November 11 2010 (Chris Moore)
Freddie Mac today released the results of its Primary Mortgage Market Survey® (PMMS®), which found that the 30-year fixed-rate mortgage (FRM) and the 15-year (FRM) set new records for all-time lows. The 5-year ARM also reached another new low in the survey while the 1-year ARM remained at its nadir.
- 30-year fixed-rate mortgage (FRM) averaged 4.17 percent with an average 0.8 point for the week ending November 11, 2010, down from last week when it averaged 4.24 percent. Last year at this time, the 30-year FRM averaged 4.91 percent.
- 15-year FRM this week averaged 3.57 percent with an average 0.8 point, down from last week when it averaged 3.63 percent. A year ago at this time, the 15-year FRM averaged 4.36 percent.

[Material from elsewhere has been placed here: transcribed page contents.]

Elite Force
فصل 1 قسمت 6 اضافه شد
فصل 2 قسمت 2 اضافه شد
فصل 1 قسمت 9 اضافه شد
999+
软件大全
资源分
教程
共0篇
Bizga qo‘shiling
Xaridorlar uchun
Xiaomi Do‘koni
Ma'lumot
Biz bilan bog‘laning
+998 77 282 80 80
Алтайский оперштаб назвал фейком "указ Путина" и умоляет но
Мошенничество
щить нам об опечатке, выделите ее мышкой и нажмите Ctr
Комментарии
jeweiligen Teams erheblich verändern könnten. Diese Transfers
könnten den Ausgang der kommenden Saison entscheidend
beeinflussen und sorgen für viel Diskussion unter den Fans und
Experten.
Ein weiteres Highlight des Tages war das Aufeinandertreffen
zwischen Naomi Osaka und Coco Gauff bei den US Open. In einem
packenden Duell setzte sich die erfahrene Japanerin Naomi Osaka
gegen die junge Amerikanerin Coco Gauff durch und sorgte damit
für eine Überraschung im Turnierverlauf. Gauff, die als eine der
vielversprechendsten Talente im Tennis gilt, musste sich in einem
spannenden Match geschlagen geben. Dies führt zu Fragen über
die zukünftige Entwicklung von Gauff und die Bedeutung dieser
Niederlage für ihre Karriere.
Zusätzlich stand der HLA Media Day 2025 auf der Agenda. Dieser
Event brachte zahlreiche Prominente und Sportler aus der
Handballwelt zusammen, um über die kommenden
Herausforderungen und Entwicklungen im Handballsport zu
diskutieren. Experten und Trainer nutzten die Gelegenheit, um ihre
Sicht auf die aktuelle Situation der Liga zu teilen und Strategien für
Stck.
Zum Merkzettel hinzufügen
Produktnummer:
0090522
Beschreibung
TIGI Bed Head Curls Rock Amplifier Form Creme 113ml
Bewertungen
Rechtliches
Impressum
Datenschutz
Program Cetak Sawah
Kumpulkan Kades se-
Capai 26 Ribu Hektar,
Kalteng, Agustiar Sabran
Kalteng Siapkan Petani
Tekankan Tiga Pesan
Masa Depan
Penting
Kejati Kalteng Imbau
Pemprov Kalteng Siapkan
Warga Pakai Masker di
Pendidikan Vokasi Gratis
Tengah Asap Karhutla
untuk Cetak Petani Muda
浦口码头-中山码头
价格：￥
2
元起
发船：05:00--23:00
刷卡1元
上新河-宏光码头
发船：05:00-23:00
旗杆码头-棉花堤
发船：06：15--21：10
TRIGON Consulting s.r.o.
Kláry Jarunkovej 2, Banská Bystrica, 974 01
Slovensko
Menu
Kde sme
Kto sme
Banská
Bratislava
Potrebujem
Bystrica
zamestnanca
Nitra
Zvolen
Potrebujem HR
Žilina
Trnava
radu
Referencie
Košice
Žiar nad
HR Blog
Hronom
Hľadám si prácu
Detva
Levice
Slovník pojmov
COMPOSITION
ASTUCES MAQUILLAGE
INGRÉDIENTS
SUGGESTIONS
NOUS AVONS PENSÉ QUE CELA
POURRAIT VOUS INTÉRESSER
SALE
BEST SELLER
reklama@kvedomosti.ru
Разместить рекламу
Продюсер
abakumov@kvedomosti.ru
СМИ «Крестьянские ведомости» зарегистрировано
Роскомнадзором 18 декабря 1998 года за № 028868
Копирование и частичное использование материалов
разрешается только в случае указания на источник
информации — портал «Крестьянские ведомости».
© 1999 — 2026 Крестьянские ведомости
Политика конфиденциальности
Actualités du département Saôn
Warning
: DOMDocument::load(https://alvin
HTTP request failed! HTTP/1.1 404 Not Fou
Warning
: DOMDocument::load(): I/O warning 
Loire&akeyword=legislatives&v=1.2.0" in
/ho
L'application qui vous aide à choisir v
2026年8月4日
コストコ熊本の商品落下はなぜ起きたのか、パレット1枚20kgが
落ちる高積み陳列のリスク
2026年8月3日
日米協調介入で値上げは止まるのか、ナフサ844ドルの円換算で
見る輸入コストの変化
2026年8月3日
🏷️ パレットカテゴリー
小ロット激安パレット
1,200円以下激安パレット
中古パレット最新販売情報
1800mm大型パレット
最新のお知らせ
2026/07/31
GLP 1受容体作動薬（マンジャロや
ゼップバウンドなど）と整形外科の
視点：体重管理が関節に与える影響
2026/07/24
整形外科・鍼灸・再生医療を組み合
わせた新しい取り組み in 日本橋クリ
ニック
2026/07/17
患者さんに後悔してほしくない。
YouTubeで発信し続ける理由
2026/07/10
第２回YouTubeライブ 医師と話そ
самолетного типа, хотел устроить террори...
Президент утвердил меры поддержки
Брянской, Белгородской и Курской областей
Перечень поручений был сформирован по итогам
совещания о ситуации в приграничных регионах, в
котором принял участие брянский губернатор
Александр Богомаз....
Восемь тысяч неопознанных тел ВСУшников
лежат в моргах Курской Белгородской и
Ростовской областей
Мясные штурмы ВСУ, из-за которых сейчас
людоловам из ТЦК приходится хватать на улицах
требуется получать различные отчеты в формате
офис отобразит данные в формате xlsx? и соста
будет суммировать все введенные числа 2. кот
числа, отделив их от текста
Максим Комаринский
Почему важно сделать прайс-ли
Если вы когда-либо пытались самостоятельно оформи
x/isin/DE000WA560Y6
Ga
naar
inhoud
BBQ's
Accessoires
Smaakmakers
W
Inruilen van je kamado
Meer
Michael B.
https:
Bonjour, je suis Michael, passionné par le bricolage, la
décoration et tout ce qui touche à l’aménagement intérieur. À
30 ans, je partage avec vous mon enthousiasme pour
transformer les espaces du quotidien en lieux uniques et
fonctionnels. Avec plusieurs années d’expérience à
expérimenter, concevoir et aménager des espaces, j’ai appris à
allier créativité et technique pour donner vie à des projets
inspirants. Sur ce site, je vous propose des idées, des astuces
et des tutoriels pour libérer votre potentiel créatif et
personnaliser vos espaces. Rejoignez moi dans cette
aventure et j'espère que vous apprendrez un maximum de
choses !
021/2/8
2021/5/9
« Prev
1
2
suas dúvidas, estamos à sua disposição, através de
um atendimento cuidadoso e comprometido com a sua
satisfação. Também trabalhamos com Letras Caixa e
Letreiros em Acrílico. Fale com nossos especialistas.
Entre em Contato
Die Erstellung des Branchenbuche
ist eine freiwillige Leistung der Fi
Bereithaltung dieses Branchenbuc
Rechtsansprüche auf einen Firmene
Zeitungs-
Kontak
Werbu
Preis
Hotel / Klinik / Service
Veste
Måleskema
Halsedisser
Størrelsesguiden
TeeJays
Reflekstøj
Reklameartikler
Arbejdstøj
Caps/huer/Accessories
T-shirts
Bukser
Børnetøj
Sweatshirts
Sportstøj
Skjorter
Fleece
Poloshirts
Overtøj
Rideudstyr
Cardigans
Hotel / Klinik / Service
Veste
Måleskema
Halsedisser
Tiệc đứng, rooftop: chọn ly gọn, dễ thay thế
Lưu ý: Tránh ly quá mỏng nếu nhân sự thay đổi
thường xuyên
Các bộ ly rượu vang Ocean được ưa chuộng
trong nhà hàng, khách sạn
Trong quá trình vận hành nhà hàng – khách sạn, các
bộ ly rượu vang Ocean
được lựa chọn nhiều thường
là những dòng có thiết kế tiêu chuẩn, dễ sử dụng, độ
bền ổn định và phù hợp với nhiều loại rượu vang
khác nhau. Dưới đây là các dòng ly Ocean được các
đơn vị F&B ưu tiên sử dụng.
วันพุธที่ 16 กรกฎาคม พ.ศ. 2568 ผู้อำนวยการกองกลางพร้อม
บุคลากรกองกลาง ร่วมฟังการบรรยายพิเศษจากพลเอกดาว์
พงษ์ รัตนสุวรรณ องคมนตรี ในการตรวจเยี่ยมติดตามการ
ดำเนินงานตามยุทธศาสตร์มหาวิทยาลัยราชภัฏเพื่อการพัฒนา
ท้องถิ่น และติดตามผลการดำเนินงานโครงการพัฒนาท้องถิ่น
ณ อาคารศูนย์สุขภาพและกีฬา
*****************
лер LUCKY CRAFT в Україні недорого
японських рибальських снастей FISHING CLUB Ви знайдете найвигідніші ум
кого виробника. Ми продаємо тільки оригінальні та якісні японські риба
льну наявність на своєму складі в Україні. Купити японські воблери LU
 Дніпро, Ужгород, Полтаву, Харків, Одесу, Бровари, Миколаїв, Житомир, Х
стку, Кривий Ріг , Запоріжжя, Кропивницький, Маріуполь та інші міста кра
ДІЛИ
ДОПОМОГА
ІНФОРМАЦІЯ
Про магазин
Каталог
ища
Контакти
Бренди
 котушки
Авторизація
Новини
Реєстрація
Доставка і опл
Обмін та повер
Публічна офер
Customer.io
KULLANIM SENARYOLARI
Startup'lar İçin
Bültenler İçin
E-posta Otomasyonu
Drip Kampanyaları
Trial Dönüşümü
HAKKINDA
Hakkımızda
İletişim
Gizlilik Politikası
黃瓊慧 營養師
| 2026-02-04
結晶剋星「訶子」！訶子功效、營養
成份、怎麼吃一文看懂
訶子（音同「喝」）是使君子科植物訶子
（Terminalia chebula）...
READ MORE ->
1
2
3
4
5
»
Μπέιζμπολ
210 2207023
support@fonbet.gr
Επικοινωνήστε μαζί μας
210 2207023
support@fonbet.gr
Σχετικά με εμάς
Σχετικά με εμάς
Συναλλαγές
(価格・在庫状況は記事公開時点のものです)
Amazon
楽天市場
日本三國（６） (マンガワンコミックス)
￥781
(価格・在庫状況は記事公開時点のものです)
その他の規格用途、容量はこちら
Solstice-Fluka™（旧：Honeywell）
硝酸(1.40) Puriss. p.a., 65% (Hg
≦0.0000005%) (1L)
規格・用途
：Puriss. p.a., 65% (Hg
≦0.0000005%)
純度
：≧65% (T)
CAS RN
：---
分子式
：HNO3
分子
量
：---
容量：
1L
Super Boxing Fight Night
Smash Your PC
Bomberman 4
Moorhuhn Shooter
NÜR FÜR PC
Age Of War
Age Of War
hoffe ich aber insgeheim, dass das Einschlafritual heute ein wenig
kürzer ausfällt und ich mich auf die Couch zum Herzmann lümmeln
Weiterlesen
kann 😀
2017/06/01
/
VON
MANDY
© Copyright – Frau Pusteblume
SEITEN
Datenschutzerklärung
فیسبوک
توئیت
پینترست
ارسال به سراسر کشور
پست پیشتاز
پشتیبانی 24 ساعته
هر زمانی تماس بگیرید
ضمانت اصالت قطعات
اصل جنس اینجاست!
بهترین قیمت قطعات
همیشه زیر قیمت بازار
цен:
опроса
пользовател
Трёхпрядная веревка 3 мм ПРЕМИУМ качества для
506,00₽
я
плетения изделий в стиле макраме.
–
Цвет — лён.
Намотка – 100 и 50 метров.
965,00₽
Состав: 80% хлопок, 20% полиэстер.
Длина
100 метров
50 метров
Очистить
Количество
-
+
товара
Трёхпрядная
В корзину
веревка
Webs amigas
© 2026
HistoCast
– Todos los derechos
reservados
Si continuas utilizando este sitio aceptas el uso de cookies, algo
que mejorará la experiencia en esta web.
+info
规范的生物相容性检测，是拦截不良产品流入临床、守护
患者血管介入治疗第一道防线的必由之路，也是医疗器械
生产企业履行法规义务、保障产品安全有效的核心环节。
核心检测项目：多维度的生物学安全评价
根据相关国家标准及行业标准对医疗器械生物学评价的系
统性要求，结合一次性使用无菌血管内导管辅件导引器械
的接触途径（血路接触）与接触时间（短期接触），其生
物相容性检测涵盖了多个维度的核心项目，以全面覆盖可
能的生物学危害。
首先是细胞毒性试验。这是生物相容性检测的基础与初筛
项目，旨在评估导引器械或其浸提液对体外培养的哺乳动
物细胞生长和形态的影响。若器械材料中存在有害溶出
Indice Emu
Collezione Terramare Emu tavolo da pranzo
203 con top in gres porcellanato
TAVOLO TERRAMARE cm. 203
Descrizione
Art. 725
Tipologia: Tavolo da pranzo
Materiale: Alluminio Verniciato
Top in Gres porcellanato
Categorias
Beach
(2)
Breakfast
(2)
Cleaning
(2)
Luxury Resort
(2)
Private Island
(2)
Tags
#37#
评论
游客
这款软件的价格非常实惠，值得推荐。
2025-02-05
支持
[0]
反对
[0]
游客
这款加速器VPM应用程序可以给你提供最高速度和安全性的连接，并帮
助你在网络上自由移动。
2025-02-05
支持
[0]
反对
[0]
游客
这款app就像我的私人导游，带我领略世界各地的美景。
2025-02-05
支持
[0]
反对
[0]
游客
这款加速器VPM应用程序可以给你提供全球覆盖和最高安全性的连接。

- 5-year Treasury-indexed hybrid adjustable-rate mortgage (ARM) averaged 3.25 percent this week, with an average 0.7 point, down from last week when it averaged 3.39 percent. A year ago, the 5-year ARM averaged 4.29 percent.
- 1-year Treasury-indexed ARM averaged 3.26 percent this week with an average 0.7 point, unchanged from last week when it also averaged 3.26 percent. At this time last year, the 1-year ARM averaged 4.46 percent.
Frank Nothaft, vice president and chief economist of Freddie Mac stated, “Following the Federal Reserve (Fed) November 3rd policy announcement that it plans to purchase up to $600 billion in government securities, Treasury bond yields initially fell and then gradually rose again. This allowed mortgage rates to fall to record levels this week.”
“Despite historically low mortgage rates, however, the housing recovery continues to be slow owing in part to household job uncertainty and tight credit conditions. The unemployment rate has remained at 9.5 percent or higher for the past 15 months, while commercial banks tightened lending standards in 16 of the last 17 quarters, according to the Fed’s Senior Loan Officer Opinion Survey.”